◆ **ASSIGNMENT**
Please copy out everything from the very start of the rows below down to the line containing "Contacter FF", including that line, keeping each line unchanged.

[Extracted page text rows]
# # #
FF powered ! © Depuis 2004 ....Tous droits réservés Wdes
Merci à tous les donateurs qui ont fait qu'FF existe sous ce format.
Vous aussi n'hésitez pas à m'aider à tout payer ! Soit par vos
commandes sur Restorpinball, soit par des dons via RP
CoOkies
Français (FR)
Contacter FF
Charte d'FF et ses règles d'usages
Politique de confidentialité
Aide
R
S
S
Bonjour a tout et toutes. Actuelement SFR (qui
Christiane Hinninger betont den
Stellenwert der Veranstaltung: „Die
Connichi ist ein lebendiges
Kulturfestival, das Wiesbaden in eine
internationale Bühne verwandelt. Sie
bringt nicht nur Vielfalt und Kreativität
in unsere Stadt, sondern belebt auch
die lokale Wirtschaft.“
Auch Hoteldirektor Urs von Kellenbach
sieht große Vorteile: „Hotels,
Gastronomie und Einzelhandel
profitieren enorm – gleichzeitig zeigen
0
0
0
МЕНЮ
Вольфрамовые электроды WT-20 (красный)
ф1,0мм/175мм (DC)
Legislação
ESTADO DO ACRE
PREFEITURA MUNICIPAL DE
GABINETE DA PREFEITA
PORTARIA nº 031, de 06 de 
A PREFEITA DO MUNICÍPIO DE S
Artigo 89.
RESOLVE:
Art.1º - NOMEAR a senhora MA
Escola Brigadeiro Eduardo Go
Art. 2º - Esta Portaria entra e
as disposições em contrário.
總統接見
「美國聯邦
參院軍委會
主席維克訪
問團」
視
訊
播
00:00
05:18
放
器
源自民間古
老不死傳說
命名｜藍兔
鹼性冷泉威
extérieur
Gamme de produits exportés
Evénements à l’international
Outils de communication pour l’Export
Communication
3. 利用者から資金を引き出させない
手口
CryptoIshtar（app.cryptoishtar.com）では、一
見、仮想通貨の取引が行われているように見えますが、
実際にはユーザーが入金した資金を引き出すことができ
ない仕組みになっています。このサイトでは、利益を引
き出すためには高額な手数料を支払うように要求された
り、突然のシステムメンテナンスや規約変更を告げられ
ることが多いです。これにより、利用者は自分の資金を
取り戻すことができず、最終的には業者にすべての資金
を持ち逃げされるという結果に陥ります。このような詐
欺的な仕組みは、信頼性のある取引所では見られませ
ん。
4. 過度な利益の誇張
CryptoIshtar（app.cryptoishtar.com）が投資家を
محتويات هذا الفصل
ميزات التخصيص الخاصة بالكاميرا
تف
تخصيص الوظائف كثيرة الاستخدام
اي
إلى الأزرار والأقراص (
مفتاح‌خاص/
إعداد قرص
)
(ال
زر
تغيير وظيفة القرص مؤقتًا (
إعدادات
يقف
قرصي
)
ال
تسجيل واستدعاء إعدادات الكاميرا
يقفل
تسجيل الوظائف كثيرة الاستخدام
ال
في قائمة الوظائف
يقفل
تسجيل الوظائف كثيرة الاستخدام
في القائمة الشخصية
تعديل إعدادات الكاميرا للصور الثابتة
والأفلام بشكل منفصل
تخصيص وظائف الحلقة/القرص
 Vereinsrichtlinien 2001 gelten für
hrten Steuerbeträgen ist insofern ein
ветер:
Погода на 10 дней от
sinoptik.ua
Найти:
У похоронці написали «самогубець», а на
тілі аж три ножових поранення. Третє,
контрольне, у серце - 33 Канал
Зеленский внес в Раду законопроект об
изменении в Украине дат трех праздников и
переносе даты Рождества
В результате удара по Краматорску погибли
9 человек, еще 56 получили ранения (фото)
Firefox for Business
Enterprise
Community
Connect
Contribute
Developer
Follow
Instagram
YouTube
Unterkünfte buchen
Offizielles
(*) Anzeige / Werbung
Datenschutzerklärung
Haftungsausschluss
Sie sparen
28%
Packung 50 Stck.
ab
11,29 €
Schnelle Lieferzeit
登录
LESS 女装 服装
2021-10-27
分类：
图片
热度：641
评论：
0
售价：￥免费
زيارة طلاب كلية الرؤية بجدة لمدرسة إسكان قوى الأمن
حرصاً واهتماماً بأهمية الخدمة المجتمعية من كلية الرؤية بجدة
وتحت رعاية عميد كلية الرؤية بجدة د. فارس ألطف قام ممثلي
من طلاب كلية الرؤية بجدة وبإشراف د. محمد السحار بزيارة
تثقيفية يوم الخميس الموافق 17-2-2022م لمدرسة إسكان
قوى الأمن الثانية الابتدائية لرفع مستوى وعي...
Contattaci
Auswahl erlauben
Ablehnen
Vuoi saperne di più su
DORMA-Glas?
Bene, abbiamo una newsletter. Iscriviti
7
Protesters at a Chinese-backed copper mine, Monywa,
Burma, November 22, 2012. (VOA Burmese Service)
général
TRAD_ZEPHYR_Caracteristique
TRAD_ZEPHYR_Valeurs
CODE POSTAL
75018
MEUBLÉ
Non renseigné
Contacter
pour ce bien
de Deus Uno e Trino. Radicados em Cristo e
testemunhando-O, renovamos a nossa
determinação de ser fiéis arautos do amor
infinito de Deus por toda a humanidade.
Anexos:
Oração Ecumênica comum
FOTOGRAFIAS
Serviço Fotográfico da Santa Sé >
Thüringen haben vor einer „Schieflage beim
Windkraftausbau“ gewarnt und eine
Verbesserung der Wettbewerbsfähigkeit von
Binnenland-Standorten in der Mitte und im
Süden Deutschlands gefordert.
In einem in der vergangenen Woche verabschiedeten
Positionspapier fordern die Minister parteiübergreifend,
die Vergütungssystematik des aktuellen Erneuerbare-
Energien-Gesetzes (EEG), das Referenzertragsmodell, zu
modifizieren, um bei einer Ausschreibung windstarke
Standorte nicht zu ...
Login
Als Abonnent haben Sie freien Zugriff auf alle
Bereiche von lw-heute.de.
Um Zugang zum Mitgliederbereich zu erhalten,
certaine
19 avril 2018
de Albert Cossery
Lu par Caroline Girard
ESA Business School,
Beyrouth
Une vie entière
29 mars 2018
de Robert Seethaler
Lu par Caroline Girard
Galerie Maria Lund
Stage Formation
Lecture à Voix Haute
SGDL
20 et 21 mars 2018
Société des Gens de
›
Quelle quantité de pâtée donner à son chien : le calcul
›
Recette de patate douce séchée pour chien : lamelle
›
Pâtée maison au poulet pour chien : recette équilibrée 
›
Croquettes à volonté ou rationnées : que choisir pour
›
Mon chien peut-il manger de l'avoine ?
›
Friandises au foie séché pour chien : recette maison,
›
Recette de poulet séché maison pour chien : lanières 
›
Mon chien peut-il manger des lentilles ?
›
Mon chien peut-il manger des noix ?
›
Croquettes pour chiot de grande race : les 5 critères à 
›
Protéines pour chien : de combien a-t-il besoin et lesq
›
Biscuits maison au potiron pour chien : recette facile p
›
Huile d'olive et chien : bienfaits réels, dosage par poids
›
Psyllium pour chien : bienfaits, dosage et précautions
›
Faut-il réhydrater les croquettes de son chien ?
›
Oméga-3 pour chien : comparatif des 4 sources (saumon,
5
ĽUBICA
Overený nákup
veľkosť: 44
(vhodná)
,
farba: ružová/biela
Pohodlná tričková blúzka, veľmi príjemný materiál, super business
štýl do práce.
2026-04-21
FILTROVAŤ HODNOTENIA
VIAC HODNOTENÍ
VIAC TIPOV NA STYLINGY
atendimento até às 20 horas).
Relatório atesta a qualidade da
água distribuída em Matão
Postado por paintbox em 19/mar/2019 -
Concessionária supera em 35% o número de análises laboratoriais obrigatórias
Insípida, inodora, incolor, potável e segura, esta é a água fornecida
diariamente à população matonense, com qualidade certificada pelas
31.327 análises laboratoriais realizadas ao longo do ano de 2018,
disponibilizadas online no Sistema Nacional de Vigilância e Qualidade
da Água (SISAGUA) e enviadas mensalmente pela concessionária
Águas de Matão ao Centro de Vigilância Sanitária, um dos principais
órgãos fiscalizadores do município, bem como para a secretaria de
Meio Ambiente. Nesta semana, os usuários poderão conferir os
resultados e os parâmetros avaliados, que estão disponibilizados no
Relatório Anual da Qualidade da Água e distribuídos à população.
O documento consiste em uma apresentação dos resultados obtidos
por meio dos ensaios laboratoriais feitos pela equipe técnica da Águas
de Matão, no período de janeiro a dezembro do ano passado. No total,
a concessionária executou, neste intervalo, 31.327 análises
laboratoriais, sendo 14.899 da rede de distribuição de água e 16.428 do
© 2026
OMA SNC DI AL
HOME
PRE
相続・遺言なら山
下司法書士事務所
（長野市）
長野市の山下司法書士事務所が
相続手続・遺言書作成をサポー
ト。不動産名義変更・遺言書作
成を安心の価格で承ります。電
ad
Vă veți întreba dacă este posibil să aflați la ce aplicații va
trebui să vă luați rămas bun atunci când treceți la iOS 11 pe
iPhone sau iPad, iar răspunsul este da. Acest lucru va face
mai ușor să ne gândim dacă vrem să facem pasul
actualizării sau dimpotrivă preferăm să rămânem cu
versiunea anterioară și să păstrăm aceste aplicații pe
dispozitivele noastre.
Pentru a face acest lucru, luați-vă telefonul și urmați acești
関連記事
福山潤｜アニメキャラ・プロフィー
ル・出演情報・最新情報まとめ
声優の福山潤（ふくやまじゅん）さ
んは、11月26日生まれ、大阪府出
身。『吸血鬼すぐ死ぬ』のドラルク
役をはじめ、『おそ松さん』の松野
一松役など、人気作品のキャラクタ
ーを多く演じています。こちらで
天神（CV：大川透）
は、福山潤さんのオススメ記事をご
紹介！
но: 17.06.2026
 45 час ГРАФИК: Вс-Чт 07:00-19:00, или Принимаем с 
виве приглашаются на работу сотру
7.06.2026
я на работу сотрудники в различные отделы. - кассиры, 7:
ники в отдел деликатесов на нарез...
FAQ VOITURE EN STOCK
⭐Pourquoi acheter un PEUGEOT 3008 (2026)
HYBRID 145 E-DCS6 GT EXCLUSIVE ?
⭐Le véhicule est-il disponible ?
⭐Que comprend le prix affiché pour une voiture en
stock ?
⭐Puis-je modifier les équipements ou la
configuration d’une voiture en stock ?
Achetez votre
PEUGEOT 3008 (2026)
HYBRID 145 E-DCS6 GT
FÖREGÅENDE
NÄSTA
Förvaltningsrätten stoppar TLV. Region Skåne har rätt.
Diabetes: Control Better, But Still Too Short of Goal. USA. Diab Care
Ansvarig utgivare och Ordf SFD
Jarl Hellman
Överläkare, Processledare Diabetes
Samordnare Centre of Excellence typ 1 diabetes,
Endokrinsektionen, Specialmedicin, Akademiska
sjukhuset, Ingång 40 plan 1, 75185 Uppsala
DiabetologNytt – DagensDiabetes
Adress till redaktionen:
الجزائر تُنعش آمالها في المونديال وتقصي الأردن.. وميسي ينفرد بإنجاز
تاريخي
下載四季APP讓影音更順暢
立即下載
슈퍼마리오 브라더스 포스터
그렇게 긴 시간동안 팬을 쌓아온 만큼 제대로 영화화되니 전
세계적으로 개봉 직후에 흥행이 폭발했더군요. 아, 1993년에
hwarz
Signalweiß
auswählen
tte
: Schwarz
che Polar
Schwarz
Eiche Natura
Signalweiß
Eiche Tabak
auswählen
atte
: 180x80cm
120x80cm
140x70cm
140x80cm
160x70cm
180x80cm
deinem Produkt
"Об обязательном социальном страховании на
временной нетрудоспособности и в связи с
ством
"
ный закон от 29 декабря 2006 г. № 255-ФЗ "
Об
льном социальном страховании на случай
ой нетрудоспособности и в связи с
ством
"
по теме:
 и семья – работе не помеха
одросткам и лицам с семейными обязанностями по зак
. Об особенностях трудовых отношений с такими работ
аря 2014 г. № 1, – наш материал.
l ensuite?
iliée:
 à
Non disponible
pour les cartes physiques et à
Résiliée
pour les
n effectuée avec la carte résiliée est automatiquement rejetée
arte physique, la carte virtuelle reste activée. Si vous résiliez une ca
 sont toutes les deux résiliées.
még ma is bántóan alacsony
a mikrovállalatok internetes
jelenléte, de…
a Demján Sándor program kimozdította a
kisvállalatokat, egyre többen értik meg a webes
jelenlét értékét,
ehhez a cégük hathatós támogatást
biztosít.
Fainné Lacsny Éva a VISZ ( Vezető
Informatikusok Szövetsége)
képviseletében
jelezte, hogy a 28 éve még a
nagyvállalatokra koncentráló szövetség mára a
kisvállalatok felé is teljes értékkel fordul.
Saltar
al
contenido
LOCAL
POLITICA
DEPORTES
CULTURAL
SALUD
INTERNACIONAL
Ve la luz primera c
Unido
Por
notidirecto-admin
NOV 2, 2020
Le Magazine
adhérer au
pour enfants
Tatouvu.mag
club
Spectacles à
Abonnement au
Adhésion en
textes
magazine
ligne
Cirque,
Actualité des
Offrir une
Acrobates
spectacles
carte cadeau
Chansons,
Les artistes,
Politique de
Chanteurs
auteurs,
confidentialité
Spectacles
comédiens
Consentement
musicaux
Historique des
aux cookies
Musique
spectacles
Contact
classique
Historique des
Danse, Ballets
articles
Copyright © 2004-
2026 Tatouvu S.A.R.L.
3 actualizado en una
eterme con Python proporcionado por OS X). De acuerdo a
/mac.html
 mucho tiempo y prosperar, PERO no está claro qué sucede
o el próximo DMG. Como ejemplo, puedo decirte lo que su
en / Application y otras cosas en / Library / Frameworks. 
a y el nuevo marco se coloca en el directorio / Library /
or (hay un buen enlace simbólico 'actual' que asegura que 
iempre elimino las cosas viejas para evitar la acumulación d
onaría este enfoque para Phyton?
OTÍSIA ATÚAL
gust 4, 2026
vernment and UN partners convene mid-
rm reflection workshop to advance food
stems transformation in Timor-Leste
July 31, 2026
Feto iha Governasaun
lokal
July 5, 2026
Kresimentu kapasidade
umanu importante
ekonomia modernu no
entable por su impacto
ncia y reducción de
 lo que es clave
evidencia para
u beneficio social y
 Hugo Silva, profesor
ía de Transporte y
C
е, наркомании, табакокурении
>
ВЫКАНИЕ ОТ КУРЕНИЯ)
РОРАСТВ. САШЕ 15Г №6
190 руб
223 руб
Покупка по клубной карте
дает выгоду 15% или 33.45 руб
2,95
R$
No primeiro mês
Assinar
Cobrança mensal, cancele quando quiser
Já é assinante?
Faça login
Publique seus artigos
# # #
◆ **TASK ANSWER**
FF powered ! © Depuis 2004 ....Tous droits réservés Wdes
Merci à tous les donateurs qui ont fait qu'FF existe sous ce format.
Vous aussi n'hésitez pas à m'aider à tout payer ! Soit par vos
commandes sur Restorpinball, soit par des dons via RP
CoOkies
Français (FR)
Contacter FF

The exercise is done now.